Todo París. A todos mis amigos arquitectos les hago un paseo: el París hermoso y afectivo, y el París horrible, el de la arquitectura moderna, una copia mala de lo que se ha hecho en Nueva York. La zona de la Defensa, por ejemplo, es un lugar que produce miedo y desolación.

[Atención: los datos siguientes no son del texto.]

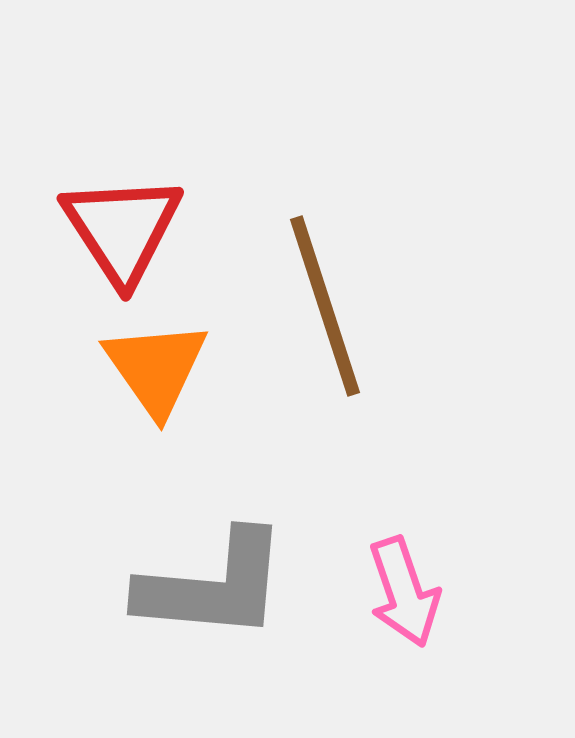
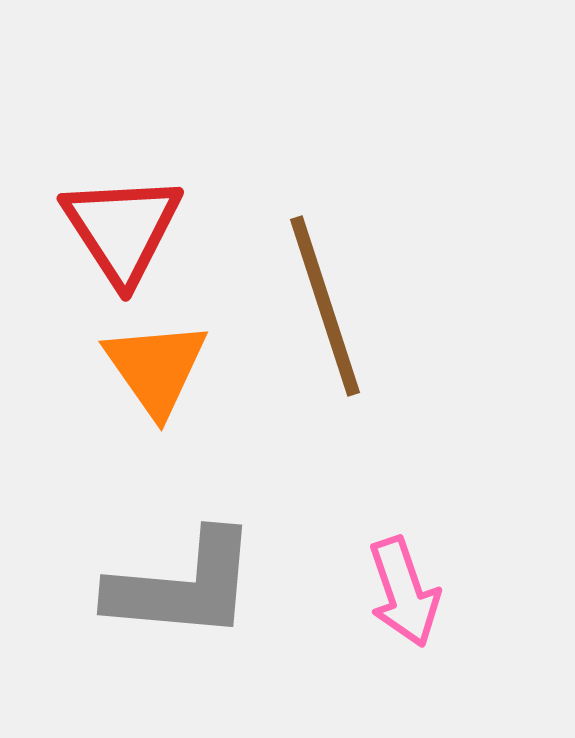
gray L-shape: moved 30 px left
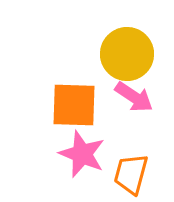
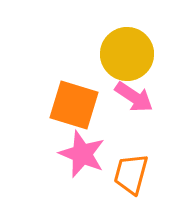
orange square: rotated 15 degrees clockwise
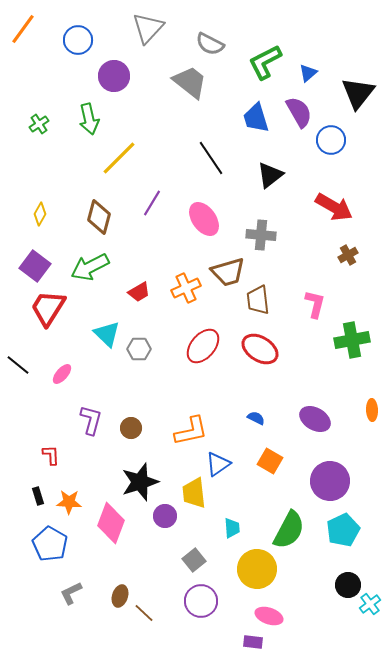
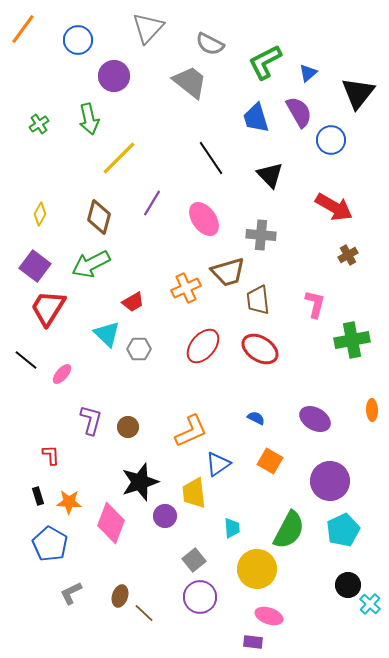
black triangle at (270, 175): rotated 36 degrees counterclockwise
green arrow at (90, 267): moved 1 px right, 3 px up
red trapezoid at (139, 292): moved 6 px left, 10 px down
black line at (18, 365): moved 8 px right, 5 px up
brown circle at (131, 428): moved 3 px left, 1 px up
orange L-shape at (191, 431): rotated 12 degrees counterclockwise
purple circle at (201, 601): moved 1 px left, 4 px up
cyan cross at (370, 604): rotated 10 degrees counterclockwise
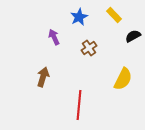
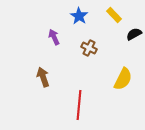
blue star: moved 1 px up; rotated 12 degrees counterclockwise
black semicircle: moved 1 px right, 2 px up
brown cross: rotated 28 degrees counterclockwise
brown arrow: rotated 36 degrees counterclockwise
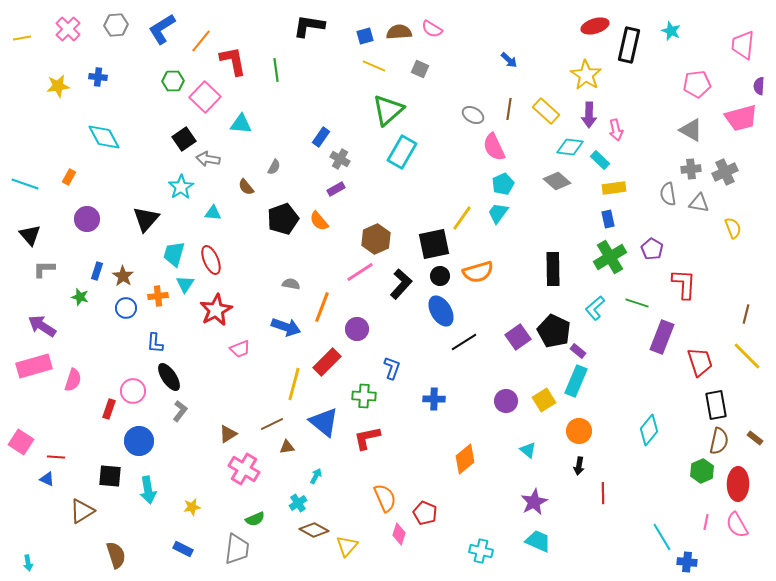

¿Qué opina del mercado actual del arte?
El arte es un producto, todo lo que el hombre hace genera un mercado, y ese mercado del arte no es nuevo, siempre ha sido así. En el siglo XVII, los artistas tenían su taller como yo lo tengo hoy aquí, con sus familias, sus asistentes y en donde había un espacio para vender las obras. París es una plataforma para lanzar las ideas y ser oído, y eso era lo que a mí me interesaba. Creo que todavía París sigue siendo una plataforma de debate como Londres o Nueva York. Sin embargo, hay algo terrible que comprendí desde muy joven. Hay sitios en el mundo por donde no pasan las coordenadas de la historia. Antes, en los años cuarenta, lo que me desmoralizaba es que yo no tenía voz, mi país no figuraba en ninguna parte, yo veía los libros de arte y no había ningún artista venezolano, ningún artista latinoamericano. Yo me preguntaba: ¿y es que nosotros no existimos? Yo quería hacerme oír, mostrarle a la gente que yo estoy vivo y que quiero y puedo mirar de frente a un americano o a un francés. Yo creo que toda mi generación se vino a Europa porque era esa plataforma para ser escuchada. Ahora los jóvenes se van a Estados Unidos porque hay un mercado. En mi época uno no pensaba en el mercado, sino en la ideas, es otra manera de pensar.
¿Qué opina usted del precio desmedido de obras de artistas como Damien Hirst y Jeff Koons?
Lo único que queda en la historia, en la literatura, en la música o en la poesía es aquello que ha modificado un concepto, lo demás desaparece. Los impresionistas inventaron arte, los pintores abstractos inventaron arte, los verdaderos inventores son los que permanecen, los demás pueden tener un éxito económico maravilloso, pero no permanecen en el tiempo.